___ Task material ___

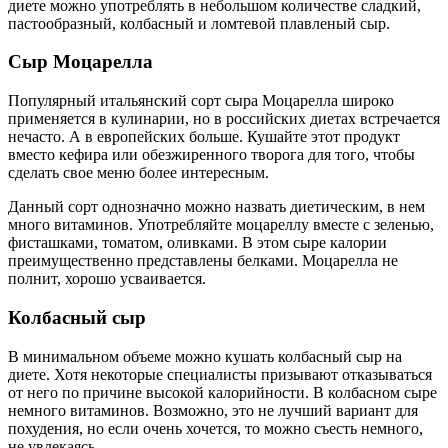
диете можно употреблять в небольшом количестве сладкий,
пастообразный, колбасный и ломтевой плавленый сыр.
Сыр Моцарелла
Популярный итальянский сорт сыра Моцарелла широко
применяется в кулинарии, но в российских диетах встречается
нечасто. А в европейских больше. Кушайте этот продукт
вместо кефира или обезжиренного творога для того, чтобы
сделать свое меню более интересным.
Данный сорт однозначно можно назвать диетическим, в нем
много витаминов. Употребляйте моцареллу вместе с зеленью,
фисташками, томатом, оливками. В этом сыре калории
преимущественно представлены белками. Моцарелла не
полнит, хорошо усваивается.
Колбасный сыр
В минимальном объеме можно кушать колбасный сыр на
диете. Хотя некоторые специалисты призывают отказываться
от него по причине высокой калорийности. В колбасном сыре
немного витаминов. Возможно, это не лучший вариант для
похудения, но если очень хочется, то можно съесть немного,
не увлекаясь.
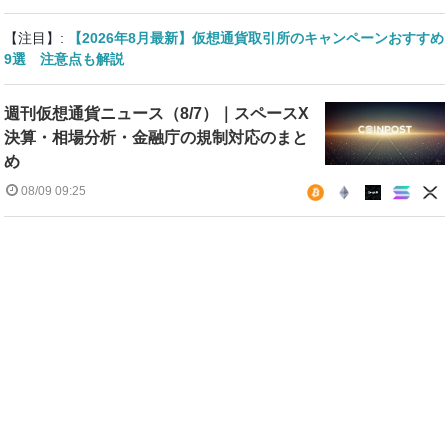
【注目】:
【2026年8月最新】仮想通貨取引所のキャンペーンおすすめ
9選 注意点も解説
週刊仮想通貨ニュース（8/7）｜スペースX
決算・相場分析・金融庁の規制対応のまと
め
08/09 09:25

___

> _Activity_: Look above for the line holding "пастообразный, колбасный и". Print it and every line after it, exactly, through the line holding "диете. Хотя некоторые".

> _Answer space_:
пастообразный, колбасный и ломтевой плавленый сыр.
Сыр Моцарелла
Популярный итальянский сорт сыра Моцарелла широко
применяется в кулинарии, но в российских диетах встречается
нечасто. А в европейских больше. Кушайте этот продукт
вместо кефира или обезжиренного творога для того, чтобы
сделать свое меню более интересным.
Данный сорт однозначно можно назвать диетическим, в нем
много витаминов. Употребляйте моцареллу вместе с зеленью,
фисташками, томатом, оливками. В этом сыре калории
преимущественно представлены белками. Моцарелла не
полнит, хорошо усваивается.
Колбасный сыр
В минимальном объеме можно кушать колбасный сыр на
диете. Хотя некоторые специалисты призывают отказываться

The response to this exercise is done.